• **PROBLEM TO SOLVE**: Show all lines containing "rule" from the data below.

• **TASK INPUTS**:

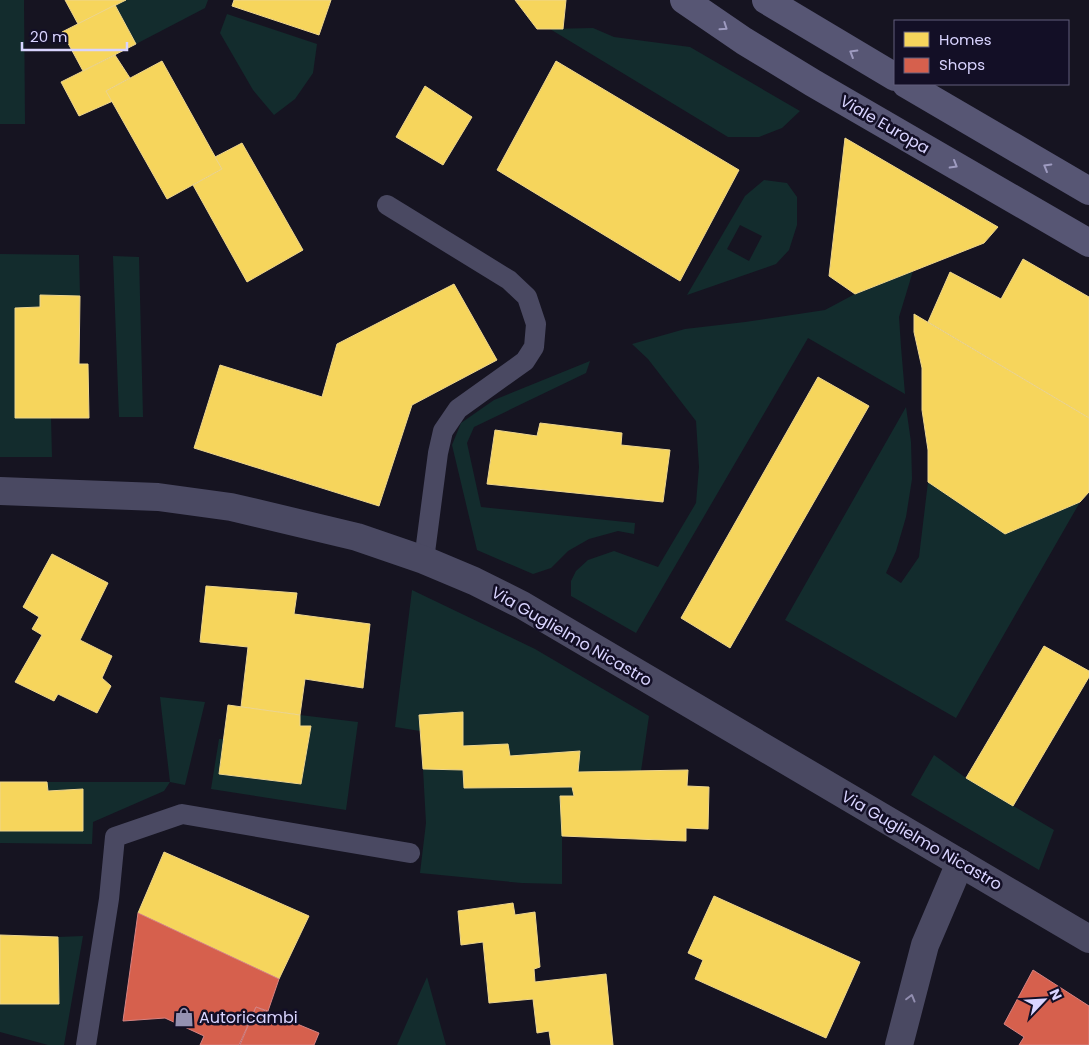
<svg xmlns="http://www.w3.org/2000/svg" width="1089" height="1045" viewBox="0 0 1089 1045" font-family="Poppins,sans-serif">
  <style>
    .green { fill: #132c2d; fill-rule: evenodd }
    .homes { fill: #f6d55c; stroke: #edd58d }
    .shops { fill: #d6604d; stroke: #d78382 }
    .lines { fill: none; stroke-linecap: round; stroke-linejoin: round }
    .lane { stroke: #4a4962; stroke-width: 20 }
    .street { stroke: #4a4962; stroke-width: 28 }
    .secondary { stroke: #575674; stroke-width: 28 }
    .oneway { stroke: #9e9bc0 }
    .oneway2 { stroke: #928eb0 }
    .labels { text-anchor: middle; stroke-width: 5; stroke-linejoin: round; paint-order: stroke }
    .street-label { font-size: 16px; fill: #d9d4ff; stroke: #130f26 }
    .poi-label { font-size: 16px; fill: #d9d4ff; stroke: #130f26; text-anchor: start }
  </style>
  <rect width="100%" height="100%" fill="#161421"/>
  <!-- green -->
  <g class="green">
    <path d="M0,0H24L25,124H0Z"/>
    <path d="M126,0H208L205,8L136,44L115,5Z"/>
    <path d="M227,14L317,44L313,73L295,99L274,115L253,90L220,33Z"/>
    <path d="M593,28L614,37L690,47L800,111L782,128L759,137H728L550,29Z"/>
    <path d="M764,180L787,183L797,197V225L789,250L776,264L687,295L745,196ZM740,225L762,236L749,261L727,249Z"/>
    <path d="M0,254L79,255L80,296L40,295V307L15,308L51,417L52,457H0Z"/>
    <path d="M113,256L139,257L143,417H119Z"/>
    <path d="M913,271L899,317L901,347L905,394L808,338L636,633L571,596V581L576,571L588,560L614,551L658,567L696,503L699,467L696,421L648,359L632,344L685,329L745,322L825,310L855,294Z"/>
    <path d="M590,361L586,373L474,427L467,443L481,507L635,523L634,534L618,531L589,539L568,551L551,568L533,574L477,550L452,445L461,423L494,400Z"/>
    <path d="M906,407L911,442L912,479L906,517L896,551L886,573L901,583L919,557L928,482L1005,534L1080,502L956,718L785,620Z"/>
    <path d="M412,590L535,649L649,716L641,771L578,772L510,756L508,745L463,746V713L420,731L395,727Z"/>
    <path d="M160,697L205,702L185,785L170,782L164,791L93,822L92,844L0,843V831H83V789L48,791L47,782H170Z"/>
    <path d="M300,715L358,722L346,810L211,789L219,739H224L219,774L301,784L311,727L300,726Z"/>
    <path d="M934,755L966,778L1054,830L1039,870L911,795Z"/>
    <path d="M423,769L463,770L464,788L572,787L574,796H561L562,836V884L522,883L420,873L426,823Z"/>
    <path d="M83,936L64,1045H48L0,1032V1004L58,937Z"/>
    <path d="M427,977L446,1045H397Z"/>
  </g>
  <!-- homes -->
  <g class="homes">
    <path d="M65,0H126L78,24Z"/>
    <path d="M234,0H331L319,35L232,6Z"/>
    <path d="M515,0H566L563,29H537Z"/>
    <path d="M115,5L136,44L83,71L62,32Z"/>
    <path d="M115,55L130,78L106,91L113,101L79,116L61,82Z"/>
    <path d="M162,61L222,169L167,199L106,91Z"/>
    <path d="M556,61L739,170L680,281L497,170Z"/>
    <path d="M425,86L472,117L443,165L396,137Z"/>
    <path d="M845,138L998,227L984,243L855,294L829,276Z"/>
    <path d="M242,143L303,250L247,282L193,185L222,169L215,157Z"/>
    <path d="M1023,259L1089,297V418L928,322L950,272L1001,299Z"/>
    <path d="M454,284L497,360L412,405L379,506L194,448L220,365L322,397L337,344Z"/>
    <path d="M40,295L80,296L79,364H88L89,418H15V308L40,307Z"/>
    <path d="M914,314L1089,418V492L1080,502L1005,534L928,482V450L922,410V368L914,332Z"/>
    <path d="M818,377L869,406L730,648L681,618Z"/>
    <path d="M540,423L622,433L621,445L670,450L663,502L487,484L495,430L537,436Z"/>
    <path d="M52,554L108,583L80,640L112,656L102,678L111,686L97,713L58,694L54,701L15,682L42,635L32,629L39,617L23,607Z"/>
    <path d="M206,586L297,593L294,614L370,624L363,688L305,679L300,715L241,707L248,647L200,642Z"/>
    <path d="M1044,646L1089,671V677L1013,806L966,778Z"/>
    <path d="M228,705L300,715V726H311L301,784L219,774Z"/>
    <path d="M463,712V746L508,744L510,756L580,751L578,772L688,770L687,786L709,787L708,829L686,828V841L562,836L560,796H574L572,787L464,788L463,770L423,769L419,715Z"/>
    <path d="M0,782H47L48,791L83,789V831H0Z"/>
    <path d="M164,852L309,916L279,979L138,913Z"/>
    <path d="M714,896L860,962L826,1038L695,979L703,960L688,953Z"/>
    <path d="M513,903L515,915L535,912L540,967L534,969L535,982L606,974L613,1045H551L549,1031L537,1033L533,999L489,1003L483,942L461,945L458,911Z"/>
    <path d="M0,935L58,937L59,1004H0Z"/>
  </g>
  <!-- shops -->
  <g class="shops">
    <path d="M138,913L279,979L268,1011L256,1007L239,1045H200L204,1036L165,1018L123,1021Z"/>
    <path d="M1033,970L1089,1006V1045H1019L1024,1037L1004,1024Z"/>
    <path d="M256,1007L319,1033L314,1045H240Z"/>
  </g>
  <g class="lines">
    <!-- lane -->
    <g class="lane">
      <path d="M387,205L509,280L527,297L536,324L534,347L525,361L458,409L443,431L438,453L424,560"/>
      <path d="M86,1045L109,899L115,837L182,814L410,853"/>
    </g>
    <!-- street -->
    <g class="street">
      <path d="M0,491L158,497L231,507L357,537L424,560L474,581L522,605L1089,939"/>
      <path d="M899,1045L925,945L960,863"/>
    </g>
    <!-- secondary -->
    <g class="secondary">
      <path d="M684,0L744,41L813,83L1089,243"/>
      <path d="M766,0L895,77"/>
      <path d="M906,84L1089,191"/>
    </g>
  </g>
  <!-- one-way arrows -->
  <defs><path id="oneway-chevron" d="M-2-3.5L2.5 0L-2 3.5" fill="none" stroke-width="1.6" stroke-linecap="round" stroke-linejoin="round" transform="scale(1.25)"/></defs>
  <g class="oneway">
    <use href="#oneway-chevron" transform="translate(724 27) rotate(34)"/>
    <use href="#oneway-chevron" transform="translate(853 53) rotate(-149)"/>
    <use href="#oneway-chevron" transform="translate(954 165) rotate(30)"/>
    <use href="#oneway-chevron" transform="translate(1047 167) rotate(-150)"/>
  </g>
  <use class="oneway2" href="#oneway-chevron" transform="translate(911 998) rotate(-75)"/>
  <!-- icons -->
  <defs>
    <symbol id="shop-bare" viewBox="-9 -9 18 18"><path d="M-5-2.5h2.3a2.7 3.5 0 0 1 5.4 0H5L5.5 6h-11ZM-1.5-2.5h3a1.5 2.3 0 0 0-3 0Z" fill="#9591b1" stroke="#130f26" stroke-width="2.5" paint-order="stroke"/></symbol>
  </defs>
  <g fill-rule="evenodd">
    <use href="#shop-bare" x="170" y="1003" width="28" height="28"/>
  </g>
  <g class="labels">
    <!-- street labels -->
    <g class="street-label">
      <text transform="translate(885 124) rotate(30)" y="6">Viale Europa</text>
      <text transform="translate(572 636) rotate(30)" y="6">Via Guglielmo Nicastro</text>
      <text transform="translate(922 840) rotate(30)" y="6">Via Guglielmo Nicastro</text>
    </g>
    <!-- poi labels -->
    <g class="poi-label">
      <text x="199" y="1023">Autoricambi</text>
    </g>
  </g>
  <!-- legend -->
  <rect x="894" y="20" width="175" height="65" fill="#130f26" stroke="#625e7d"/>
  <rect x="904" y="32" width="25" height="15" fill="#f6d55c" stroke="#625e7d"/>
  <text x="939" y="45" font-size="15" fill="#d9d4ff">Homes</text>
  <rect x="904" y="58" width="25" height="15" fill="#d6604d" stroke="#625e7d"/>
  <text x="939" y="70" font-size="15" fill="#d9d4ff">Shops</text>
  <!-- north arrow -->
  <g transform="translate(1044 1000) rotate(65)" stroke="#130f26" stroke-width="4" paint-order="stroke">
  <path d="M0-4L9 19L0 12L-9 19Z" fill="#d9d4ff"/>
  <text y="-8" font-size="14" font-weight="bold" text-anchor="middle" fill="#d9d4ff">N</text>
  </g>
  <!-- scale -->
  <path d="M22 42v8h105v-8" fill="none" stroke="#d9d4ff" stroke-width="2.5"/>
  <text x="30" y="42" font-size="15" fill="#d9d4ff" stroke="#130f26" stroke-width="4" paint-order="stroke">20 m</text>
</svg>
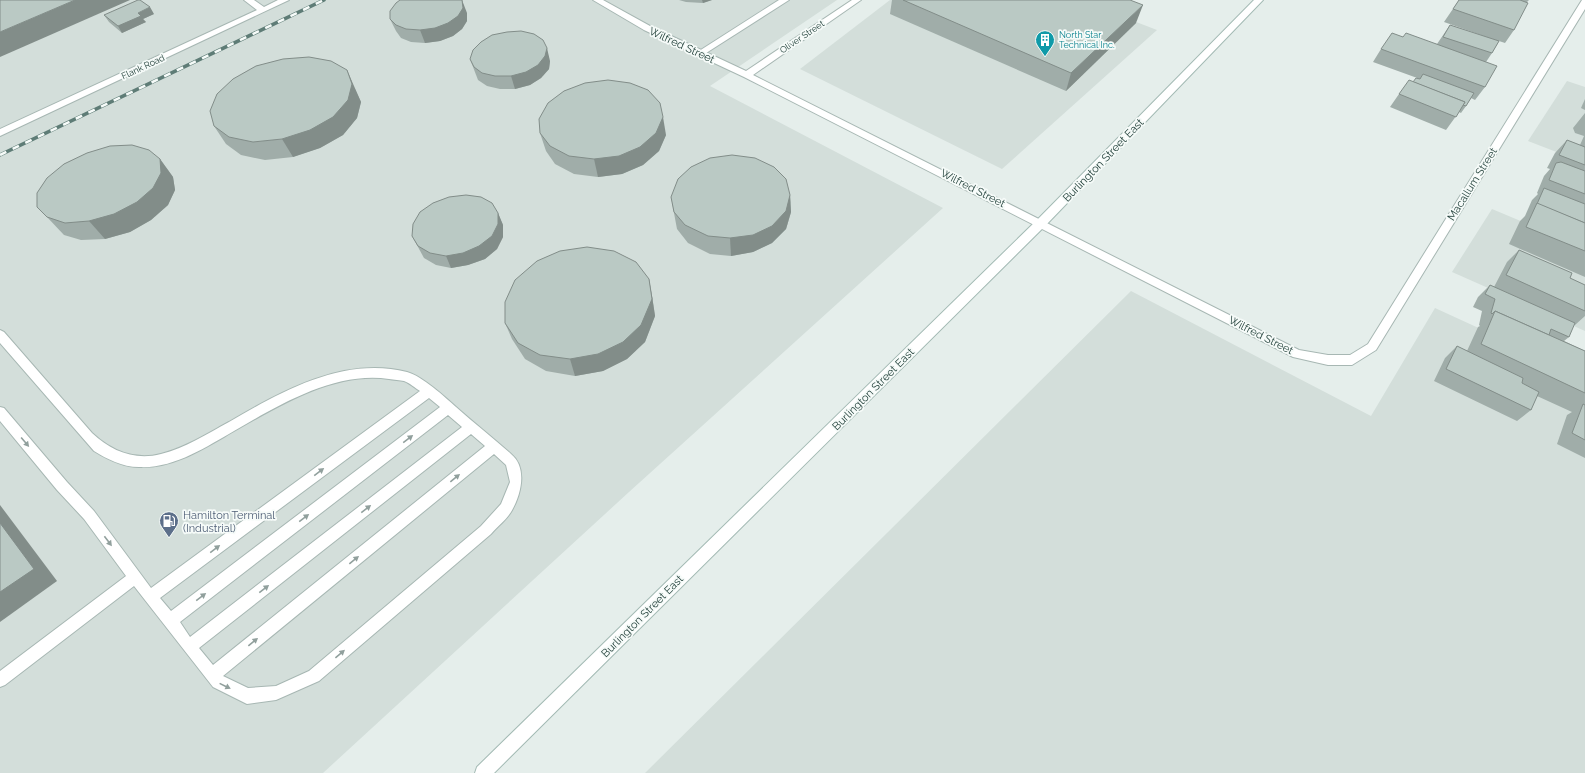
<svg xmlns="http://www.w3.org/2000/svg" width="1585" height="773" font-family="Raleway,sans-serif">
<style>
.built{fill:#d3deda}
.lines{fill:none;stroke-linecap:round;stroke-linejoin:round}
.lane-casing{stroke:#a7b7b3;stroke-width:2}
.street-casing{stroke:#a7b7b3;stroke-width:2}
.secondary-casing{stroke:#a3bab4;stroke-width:2}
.lane{fill:#fff;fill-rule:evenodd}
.street{fill:#fff;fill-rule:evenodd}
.secondary{fill:#fff;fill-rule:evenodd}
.rail-casing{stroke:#5e7c76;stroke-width:3.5}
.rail{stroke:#f6fbf9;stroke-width:2.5;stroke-dasharray:7;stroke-linecap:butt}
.wall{fill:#a0ada9}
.shaded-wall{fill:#828d89}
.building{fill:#bac9c4;stroke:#828d89}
.oneway{fill:#91a09d}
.labels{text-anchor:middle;stroke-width:3.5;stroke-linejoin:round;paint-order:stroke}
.far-culture-label{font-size:9px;fill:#0d838f;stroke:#f6fbf9;text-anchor:start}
.far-street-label{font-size:9px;fill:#23413b;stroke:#f6fbf9}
.street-label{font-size:11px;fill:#23413b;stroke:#f6fbf9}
.service-label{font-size:11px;fill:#4e5e75;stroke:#f6fbf9;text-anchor:start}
</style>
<rect width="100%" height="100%" fill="#e5eeeb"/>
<g class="built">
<polygon points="0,0 837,0 710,86 943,208 629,492 323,773 0,773"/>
<polygon points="890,0 1079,0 1157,30 1002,169 800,69"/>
<polygon points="1567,81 1585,87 1585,163 1528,141"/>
<polygon points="1492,209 1585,248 1585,331 1452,272"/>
<polygon points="1131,291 1371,416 1435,308 1585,377 1585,773 645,773"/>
</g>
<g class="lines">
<g class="lane-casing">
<g id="lane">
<polygon points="244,0 254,0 264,7 278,0 289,0 0,136 0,129 257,10"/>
<polygon points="779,0 789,0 703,55 700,56 696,53"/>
<path d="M 0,330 L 4,332 L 92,433 C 111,451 135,461 161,454 C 185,448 207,434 229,422 C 282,391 344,356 407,372 C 422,376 445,397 456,407 C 474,423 493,438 511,454 C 528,468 521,495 511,512 C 506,520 497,527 491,534 L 319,681 L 276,700 L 247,704 L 213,687 L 134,586 L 5,685 L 0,687 L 0,671 L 126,576 L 84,519 L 57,490 L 0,421 L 0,407 L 4,408 L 67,482 L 94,511 L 151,588 L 420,391 C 415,388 410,383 404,381 C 400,380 394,380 389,379 C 335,371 279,405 234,431 C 206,447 173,469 139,467 C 122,467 107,459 94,451 L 0,343 ZM 429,398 L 440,407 L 171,611 L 160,598 ZM 448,415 L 462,427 L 190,637 L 180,622 ZM 471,434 L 485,446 L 213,665 L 199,648 ZM 494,454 L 506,465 L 510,482 L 501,504 L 481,526 L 309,671 L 276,686 L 248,688 L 223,676 Z"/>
</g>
</g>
<g class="street-casing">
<polygon id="street" points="593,0 603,0 650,26 746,71 852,0 861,0 753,75 1299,350 1328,355 1350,355 1368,344 1582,0 1585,0 1585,9 1376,350 1352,365 1328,365 1293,357 744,77 644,30"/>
</g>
<g class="secondary-casing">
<polygon id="secondary" points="1254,0 1263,0 1045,226 494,773 475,773 477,767 1037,220"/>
</g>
<use href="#lane" class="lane"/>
<use href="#street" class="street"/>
<use href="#secondary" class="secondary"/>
<g class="rail-casing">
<polyline id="rail" points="0,155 324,0"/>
</g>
<use href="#rail" class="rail"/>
</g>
<g class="wall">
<polygon points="679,0 712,0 703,3 686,2"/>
<polygon points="892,0 1130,0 1136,23 1066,91 890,14"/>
<polygon points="1459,0 1529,0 1527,2 1514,30 1505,43 1499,41 1492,53 1486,62 1485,87 1475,100 1471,98 1466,106 1461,113 1459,112 1446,130 1390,107 1399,94 1413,82 1420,79 1373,62 1381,49 1403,37 1437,44 1450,25 1495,40 1444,22"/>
<polygon points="467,13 467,21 462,29 453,36 440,41 425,43 411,42 401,38 396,31 390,19"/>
<polygon points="154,14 143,19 146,22 122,33 109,22 104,15"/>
<polygon points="470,59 550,61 549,69 541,78 530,85 515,89 500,89 487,86 478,80"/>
<polygon points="355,89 361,102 357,118 343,135 320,148 293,157 265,160 241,155 226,144 214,126"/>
<polygon points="1585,99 1585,110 1581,108"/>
<polygon points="1585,113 1585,277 1509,244 1520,221 1525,216 1532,200 1538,194 1537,193 1544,176 1550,169 1547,168 1555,153 1567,140 1580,145 1584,136 1575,133 1573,128"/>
<polygon points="540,133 666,135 659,151 643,165 622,174 598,177 574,174 555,164 546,151"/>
<polygon points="160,159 173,177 175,190 168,205 151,220 130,232 105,239 81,240 64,235 47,217"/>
<polygon points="790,195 791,212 786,229 772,243 753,252 731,256 710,254 688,243 677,229 671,197"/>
<polygon points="498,213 503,225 503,237 497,249 485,259 468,265 451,268 436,265 424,258 412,236"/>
<polygon points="1519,250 1570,278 1585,285 1585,316 1575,325 1574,324 1569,337 1564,341 1585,351 1585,458 1557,444 1567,415 1572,412 1537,396 1531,410 1517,421 1434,381 1445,358 1457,346 1467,351 1478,327 1480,326 1479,325 1482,311 1473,307 1478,297 1490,285 1494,287 1507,262"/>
<polygon points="652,296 655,316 645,342 627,359 603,371 575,376 546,371 525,359 512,339 505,323"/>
</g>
<g class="shaded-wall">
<polygon points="75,0 130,0 0,57 0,32"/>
<polygon points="462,0 467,13 467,21 462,29 453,36 440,41 425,43 420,30"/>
<polygon points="702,0 712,0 703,3"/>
<polygon points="1143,5 1136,23 1066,91 1071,73"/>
<polygon points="150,7 154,14 143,19 146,22 122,33 118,26 138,13"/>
<polygon points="547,48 550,61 549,69 541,78 530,85 515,89 511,76"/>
<polygon points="347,70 361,102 357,118 343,135 320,148 293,157 282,139"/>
<polygon points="663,117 666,135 659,151 643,165 622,174 598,177 594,159"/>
<polygon points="160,159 173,177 175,190 168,205 151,220 130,232 105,239 89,221"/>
<polygon points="790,195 791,212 786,229 772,243 753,252 731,256 730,238"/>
<polygon points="498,213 503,225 503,237 497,249 485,259 468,265 451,268 446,256"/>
<polygon points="649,279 652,296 655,316 645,342 627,359 603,371 575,376 570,359"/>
<polygon points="0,505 57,581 0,622"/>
</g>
<g class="building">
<polygon points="0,0 75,0 0,32"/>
<polygon points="138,0 140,0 150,7 138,13 141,16 118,26 104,15"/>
<polygon points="400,0 462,0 463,8 458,16 448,23 435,28 420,30 406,29 396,25 390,19 390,11 396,3"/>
<polygon points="903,0 1130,0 1143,5 1071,73"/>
<polygon points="1459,0 1520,0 1528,3 1514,30 1453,9"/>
<polygon points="1450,25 1499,41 1492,53 1443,37"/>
<polygon points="521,31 534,34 543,40 547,48 545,56 538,65 526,72 511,76 495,76 482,73 474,67 470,59 473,50 481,42 492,35 507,32"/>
<polygon points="1392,33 1403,37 1406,33 1497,66 1485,87 1381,49"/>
<polygon points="309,57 331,61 347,70 352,84 348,100 333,117 310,130 282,139 253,142 229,137 214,126 210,111 217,94 233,79 256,66 283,59"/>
<polygon points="1423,74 1474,93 1466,106 1463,105 1465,102 1413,82 1416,78 1420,79"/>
<polygon points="608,80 630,83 648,90 660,103 663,117 656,133 640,147 619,156 594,159 569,156 550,146 540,133 539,119 548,103 564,91 585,83"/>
<polygon points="1409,80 1465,102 1456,117 1399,94"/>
<polygon points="1567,140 1585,147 1585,165 1559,155"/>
<polygon points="132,145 149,150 160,159 161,173 153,188 137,202 114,214 89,221 65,223 47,217 37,207 37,193 47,178 64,164 87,153 110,146"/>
<polygon points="732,155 755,158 774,167 786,179 790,195 786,211 772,226 753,235 730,238 708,236 685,225 674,212 671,197 678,179 691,167 710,158"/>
<polygon points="1561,162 1585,171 1585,194 1549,180 1556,163"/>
<polygon points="1544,188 1585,204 1585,223 1537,204"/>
<polygon points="466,195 481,197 492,203 498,213 498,224 492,236 479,246 463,253 446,256 430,253 418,246 412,236 413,224 420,212 433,203 449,197"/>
<polygon points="1537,203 1585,223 1585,251 1526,227"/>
<polygon points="587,247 614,251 636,262 649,279 652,299 641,325 623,342 598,354 570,359 540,355 518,343 505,323 505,302 515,280 537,261 560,251"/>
<polygon points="1519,250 1572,273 1570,278 1585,285 1585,311 1506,275"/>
<polygon points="1490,285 1575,323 1569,337 1551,329 1549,335 1495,311 1492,314 1491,313 1495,299 1485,294"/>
<polygon points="1495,311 1585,351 1585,393 1481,344"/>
<polygon points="1457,346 1523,378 1522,383 1539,392 1531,410 1446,369"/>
<polygon points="1583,404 1585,405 1585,440 1572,433"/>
<polygon points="0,523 34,569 0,592"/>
</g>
<defs><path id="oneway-solid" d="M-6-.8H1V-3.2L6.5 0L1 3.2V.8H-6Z"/></defs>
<g class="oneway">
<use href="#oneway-solid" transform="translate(408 439) rotate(-37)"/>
<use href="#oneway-solid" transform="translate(25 442) rotate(50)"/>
<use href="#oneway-solid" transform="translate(319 472) rotate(-37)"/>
<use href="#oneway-solid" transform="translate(455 478) rotate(-39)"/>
<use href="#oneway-solid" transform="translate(366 509) rotate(-38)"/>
<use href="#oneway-solid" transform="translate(304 518) rotate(-37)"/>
<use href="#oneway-solid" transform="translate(108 541) rotate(53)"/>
<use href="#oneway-solid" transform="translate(215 549) rotate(-37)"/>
<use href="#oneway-solid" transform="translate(354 560) rotate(-39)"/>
<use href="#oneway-solid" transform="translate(264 589) rotate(-38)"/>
<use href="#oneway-solid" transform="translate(201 597) rotate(-37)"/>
<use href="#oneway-solid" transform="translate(253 642) rotate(-39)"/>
<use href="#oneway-solid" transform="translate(340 654) rotate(-40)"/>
<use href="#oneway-solid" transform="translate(225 686) rotate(26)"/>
</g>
<defs>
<g id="building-pin" transform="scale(1)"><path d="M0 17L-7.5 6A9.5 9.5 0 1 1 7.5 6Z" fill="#0f9aa8" stroke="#f6fbf9"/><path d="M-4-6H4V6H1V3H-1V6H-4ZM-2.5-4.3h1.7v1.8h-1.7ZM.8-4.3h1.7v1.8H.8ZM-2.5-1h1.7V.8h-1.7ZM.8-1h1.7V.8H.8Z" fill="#fff"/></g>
<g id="fuel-pin" transform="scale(1)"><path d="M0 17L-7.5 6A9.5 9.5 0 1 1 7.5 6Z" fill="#5c6f8a" stroke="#f6fbf9"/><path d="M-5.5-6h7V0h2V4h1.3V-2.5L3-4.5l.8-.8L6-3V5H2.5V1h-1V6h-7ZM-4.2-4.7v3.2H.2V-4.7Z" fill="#fff"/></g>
</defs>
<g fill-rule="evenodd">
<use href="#building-pin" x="1045" y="40"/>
<use href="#fuel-pin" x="169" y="521"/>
</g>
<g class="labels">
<g class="far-culture-label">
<text x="1059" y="38">North Star<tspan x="1059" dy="10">Technical Inc.</tspan></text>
</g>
<g class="far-street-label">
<text transform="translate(802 37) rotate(-34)" y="3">Oliver Street</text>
<text transform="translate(143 67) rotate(-25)" y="3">Flank Road</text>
</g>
<g class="street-label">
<text transform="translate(682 45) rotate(25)" y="4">Wilfred Street</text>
<text transform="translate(1103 160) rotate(-46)" y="4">Burlington Street East</text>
<text transform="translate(1472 184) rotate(-58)" y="4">Macallum Street</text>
<text transform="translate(973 188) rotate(27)" y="4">Wilfred Street</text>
<text transform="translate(1261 335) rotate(27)" y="4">Wilfred Street</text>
<text transform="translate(873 389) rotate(-45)" y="4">Burlington Street East</text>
<text transform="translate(642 616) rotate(-45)" y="4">Burlington Street East</text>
</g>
<g class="service-label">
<text x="183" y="519">Hamilton Terminal<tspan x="183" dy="13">(Industrial)</tspan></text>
</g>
</g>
</svg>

• **RESPONSE TO THE EXERCISE**:
    .green { fill: #132c2d; fill-rule: evenodd }
  <g fill-rule="evenodd">
.lane{fill:#fff;fill-rule:evenodd}
.street{fill:#fff;fill-rule:evenodd}
.secondary{fill:#fff;fill-rule:evenodd}
<g fill-rule="evenodd">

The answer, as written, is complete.